(Task details): All entries should be output exactly as they stand.

(Supplied data):
-*-*-
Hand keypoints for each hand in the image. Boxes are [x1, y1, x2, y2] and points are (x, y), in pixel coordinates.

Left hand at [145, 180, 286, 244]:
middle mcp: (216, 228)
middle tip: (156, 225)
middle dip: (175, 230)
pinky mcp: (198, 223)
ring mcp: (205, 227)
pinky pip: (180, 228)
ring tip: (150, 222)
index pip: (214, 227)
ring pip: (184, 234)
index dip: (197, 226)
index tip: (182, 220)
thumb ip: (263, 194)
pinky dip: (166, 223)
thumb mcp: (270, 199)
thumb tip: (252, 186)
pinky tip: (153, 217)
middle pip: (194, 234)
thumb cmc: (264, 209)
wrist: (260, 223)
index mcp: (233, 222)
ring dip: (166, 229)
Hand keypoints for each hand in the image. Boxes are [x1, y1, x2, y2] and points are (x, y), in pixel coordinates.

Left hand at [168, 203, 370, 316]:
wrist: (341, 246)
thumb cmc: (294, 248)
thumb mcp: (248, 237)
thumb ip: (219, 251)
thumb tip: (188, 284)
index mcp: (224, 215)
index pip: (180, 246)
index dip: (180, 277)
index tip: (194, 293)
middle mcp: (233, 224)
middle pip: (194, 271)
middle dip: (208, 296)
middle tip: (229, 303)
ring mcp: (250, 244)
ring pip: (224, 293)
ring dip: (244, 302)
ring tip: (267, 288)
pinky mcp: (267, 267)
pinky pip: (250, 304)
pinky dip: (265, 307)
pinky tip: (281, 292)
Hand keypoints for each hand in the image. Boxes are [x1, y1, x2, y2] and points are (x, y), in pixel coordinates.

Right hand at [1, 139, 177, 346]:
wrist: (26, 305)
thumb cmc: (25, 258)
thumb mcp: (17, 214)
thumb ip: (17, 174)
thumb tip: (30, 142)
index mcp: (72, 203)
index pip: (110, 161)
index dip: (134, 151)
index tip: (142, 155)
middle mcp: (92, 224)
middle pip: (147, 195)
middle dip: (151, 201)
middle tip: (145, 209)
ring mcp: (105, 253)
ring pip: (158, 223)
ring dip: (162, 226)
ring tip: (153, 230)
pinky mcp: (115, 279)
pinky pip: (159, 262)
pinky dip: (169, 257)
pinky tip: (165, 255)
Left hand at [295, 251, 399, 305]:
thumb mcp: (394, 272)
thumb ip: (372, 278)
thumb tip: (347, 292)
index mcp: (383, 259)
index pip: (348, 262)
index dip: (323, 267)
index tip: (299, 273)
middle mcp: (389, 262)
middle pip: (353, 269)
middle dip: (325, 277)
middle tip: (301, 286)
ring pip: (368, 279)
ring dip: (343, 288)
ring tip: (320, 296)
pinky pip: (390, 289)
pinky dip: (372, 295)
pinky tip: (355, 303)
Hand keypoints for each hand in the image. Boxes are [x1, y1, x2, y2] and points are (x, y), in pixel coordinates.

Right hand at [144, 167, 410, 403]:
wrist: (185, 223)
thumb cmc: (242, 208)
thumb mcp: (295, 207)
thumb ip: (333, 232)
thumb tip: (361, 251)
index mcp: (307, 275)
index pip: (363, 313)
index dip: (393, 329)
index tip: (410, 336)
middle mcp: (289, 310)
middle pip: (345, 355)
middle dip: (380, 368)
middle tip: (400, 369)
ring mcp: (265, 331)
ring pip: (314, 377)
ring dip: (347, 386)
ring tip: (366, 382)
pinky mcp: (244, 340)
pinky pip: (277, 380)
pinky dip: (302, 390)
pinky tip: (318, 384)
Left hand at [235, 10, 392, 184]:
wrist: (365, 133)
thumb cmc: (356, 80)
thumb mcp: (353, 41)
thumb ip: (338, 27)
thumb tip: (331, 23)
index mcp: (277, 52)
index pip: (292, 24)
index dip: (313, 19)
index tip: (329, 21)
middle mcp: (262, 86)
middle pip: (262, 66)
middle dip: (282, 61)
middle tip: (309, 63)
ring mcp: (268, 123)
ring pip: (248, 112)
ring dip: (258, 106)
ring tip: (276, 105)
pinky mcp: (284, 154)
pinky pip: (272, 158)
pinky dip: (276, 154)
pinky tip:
-*-*-
(Worked solution):
Hand keypoints for each hand in the image. Boxes are [x1, y1, x2, y2] and points are (x, y), in pixel coordinates.

Left hand at [145, 180, 286, 244]:
middle mcp: (216, 228)
middle tip: (156, 225)
middle dip: (175, 230)
pinky mcp: (198, 223)
ring mcp: (205, 227)
pinky pip: (180, 228)
ring tip: (150, 222)
index pip: (214, 227)
ring pip: (184, 234)
index dip: (197, 226)
index tip: (182, 220)
thumb ip: (263, 194)
pinky dip: (166, 223)
thumb mcp: (270, 199)
thumb tip: (252, 186)
pinky tip: (153, 217)
middle pip: (194, 234)
thumb cmc: (264, 209)
wrist: (260, 223)
index mcp: (233, 222)
ring dip: (166, 229)
Hand keypoints for each hand in the image. Boxes are [x1, y1, x2, y2] and points are (x, y), in pixel coordinates.

Left hand at [168, 203, 370, 316]:
wrist: (341, 246)
thumb cmc: (294, 248)
thumb mcp: (248, 237)
thumb ip: (219, 251)
thumb tip: (188, 284)
index mcp: (224, 215)
index pip: (180, 246)
index dip: (180, 277)
index tip: (194, 293)
middle mcp: (233, 224)
middle pip: (194, 271)
middle dip: (208, 296)
middle tip: (229, 303)
ring mcp: (250, 244)
ring pip: (224, 293)
ring dip: (244, 302)
ring tip: (267, 288)
pinky mcp: (267, 267)
pinky pip: (250, 304)
pinky dip: (265, 307)
pinky tip: (281, 292)
Hand keypoints for each hand in the image. Boxes are [x1, y1, x2, y2] and points are (x, y), in pixel coordinates.

Right hand at [1, 139, 177, 346]:
wrist: (26, 305)
thumb cmc: (25, 258)
thumb mcp: (17, 214)
thumb ip: (17, 174)
thumb tip: (30, 142)
index mcp: (72, 203)
index pip: (110, 161)
index dip: (134, 151)
index tip: (142, 155)
middle mcp: (92, 224)
middle pip: (147, 195)
middle dip: (151, 201)
middle tip: (145, 209)
ring mcp: (105, 253)
ring pip: (158, 223)
ring dip: (162, 226)
ring tip: (153, 230)
pinky mcp: (115, 279)
pinky pip: (159, 262)
pinky dip: (169, 257)
pinky tip: (165, 255)
Left hand at [295, 251, 399, 305]:
thumb mcp: (394, 272)
thumb ip: (372, 278)
thumb tip: (347, 292)
index mcp: (383, 259)
index pip: (348, 262)
index dip: (323, 267)
index tip: (299, 273)
middle mcp: (389, 262)
middle pip: (353, 269)
middle dip: (325, 277)
middle tip: (301, 286)
ring pip: (368, 279)
ring dip: (343, 288)
ring tip: (320, 296)
pinky pip: (390, 289)
pinky dip: (372, 295)
pinky tip: (355, 303)
Hand keypoints for each hand in the image. Boxes are [x1, y1, x2, y2] and points are (x, y), in pixel coordinates.

Right hand at [144, 167, 410, 403]:
wrist: (185, 223)
thumb cmc: (242, 208)
thumb mcp: (295, 207)
thumb ip: (333, 232)
thumb tip: (361, 251)
index mcp: (307, 275)
index pip: (363, 313)
index dip: (393, 329)
index tip: (410, 336)
middle mcp: (289, 310)
middle pip: (345, 355)
middle dip: (380, 368)
middle tip: (400, 369)
ring mcp: (265, 331)
ring pip: (314, 377)
ring dip: (347, 386)
ring tip: (366, 382)
pinky mcp: (244, 340)
pinky pip: (277, 380)
pinky dip: (302, 390)
pinky tip: (318, 384)
Left hand at [235, 10, 392, 184]:
wrist: (365, 133)
thumb cmc: (356, 80)
thumb mcp: (353, 41)
thumb ip: (338, 27)
thumb tip: (331, 23)
index mcp: (277, 52)
index pip: (292, 24)
index dip: (313, 19)
index tip: (329, 21)
middle mcp: (262, 86)
middle pip: (262, 66)
middle dip: (282, 61)
middle tip: (309, 63)
ring mcp: (268, 123)
ring pip: (248, 112)
ring dip: (258, 106)
ring tip: (276, 105)
pinky mcp: (284, 154)
pinky pip: (272, 158)
pinky dip: (276, 154)
pinky tip:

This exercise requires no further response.